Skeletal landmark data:
Segment Open

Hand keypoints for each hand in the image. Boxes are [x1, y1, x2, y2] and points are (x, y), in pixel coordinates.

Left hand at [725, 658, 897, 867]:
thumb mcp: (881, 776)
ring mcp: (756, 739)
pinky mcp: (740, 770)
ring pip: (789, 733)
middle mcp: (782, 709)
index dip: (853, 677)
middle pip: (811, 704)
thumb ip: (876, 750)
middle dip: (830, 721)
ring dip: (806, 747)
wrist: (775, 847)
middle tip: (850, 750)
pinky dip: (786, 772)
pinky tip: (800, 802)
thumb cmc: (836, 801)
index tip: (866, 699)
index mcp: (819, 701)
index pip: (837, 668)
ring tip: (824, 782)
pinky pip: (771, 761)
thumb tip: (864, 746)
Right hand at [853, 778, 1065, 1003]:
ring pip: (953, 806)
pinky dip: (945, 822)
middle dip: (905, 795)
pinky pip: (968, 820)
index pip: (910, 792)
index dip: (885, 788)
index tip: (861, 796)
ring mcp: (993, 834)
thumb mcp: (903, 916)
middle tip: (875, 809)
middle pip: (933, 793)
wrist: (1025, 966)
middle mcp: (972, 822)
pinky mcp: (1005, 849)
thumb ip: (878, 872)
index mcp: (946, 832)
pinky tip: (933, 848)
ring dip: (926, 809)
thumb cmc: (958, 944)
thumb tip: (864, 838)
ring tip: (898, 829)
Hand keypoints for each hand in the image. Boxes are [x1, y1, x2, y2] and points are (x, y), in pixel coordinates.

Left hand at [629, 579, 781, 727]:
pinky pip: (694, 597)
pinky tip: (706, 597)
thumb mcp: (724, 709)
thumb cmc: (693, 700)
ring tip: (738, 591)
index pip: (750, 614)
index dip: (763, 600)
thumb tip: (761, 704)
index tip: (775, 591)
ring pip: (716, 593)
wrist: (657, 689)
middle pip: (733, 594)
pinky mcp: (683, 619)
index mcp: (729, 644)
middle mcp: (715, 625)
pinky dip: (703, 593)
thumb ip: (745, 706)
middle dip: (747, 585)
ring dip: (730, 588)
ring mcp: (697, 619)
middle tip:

Segment Closed

● **Your objective**: For every entry above, give it back exactly as written.

● **Answer area**:
Hand keypoints for each hand in the image. Boxes are [x1, y1, x2, y2] and points are (x, y), in pixel coordinates.

Left hand at [725, 658, 897, 867]:
thumb mcp: (881, 776)
ring mcp: (756, 739)
pinky mcp: (740, 770)
ring pip: (789, 733)
middle mcp: (782, 709)
index dip: (853, 677)
middle pip: (811, 704)
thumb ip: (876, 750)
middle dip: (830, 721)
ring dip: (806, 747)
wrist: (775, 847)
middle tip: (850, 750)
pinky dip: (786, 772)
pinky tip: (800, 802)
thumb cmc: (836, 801)
index tip: (866, 699)
index mcp: (819, 701)
index pip: (837, 668)
ring tip: (824, 782)
pinky pip: (771, 761)
thumb tip: (864, 746)
Right hand at [853, 778, 1065, 1003]:
ring pip: (953, 806)
pinky dip: (945, 822)
middle dip: (905, 795)
pinky pip: (968, 820)
index pip: (910, 792)
index dip: (885, 788)
index tip: (861, 796)
ring mcp: (993, 834)
thumb mcp: (903, 916)
middle tip: (875, 809)
middle pip: (933, 793)
wrist: (1025, 966)
middle mcp: (972, 822)
pinky mcp: (1005, 849)
thumb ip: (878, 872)
index mcp: (946, 832)
pinky tip: (933, 848)
ring dip: (926, 809)
thumb cmc: (958, 944)
thumb tip: (864, 838)
ring tip: (898, 829)
Hand keypoints for each hand in the image. Boxes are [x1, y1, x2, y2] and points are (x, y), in pixel coordinates.

Left hand at [629, 579, 781, 727]:
pinky pip: (694, 597)
pinky tip: (706, 597)
thumb mcp: (724, 709)
thumb cmc: (693, 700)
ring tip: (738, 591)
index pip: (750, 614)
index dip: (763, 600)
thumb tip: (761, 704)
index tip: (775, 591)
ring pip: (716, 593)
wrist: (657, 689)
middle pip: (733, 594)
pinky mcp: (683, 619)
index mcp: (729, 644)
middle mcp: (715, 625)
pinky dip: (703, 593)
thumb ip: (745, 706)
middle dip: (747, 585)
ring dip: (730, 588)
ring mcp: (697, 619)
middle tip:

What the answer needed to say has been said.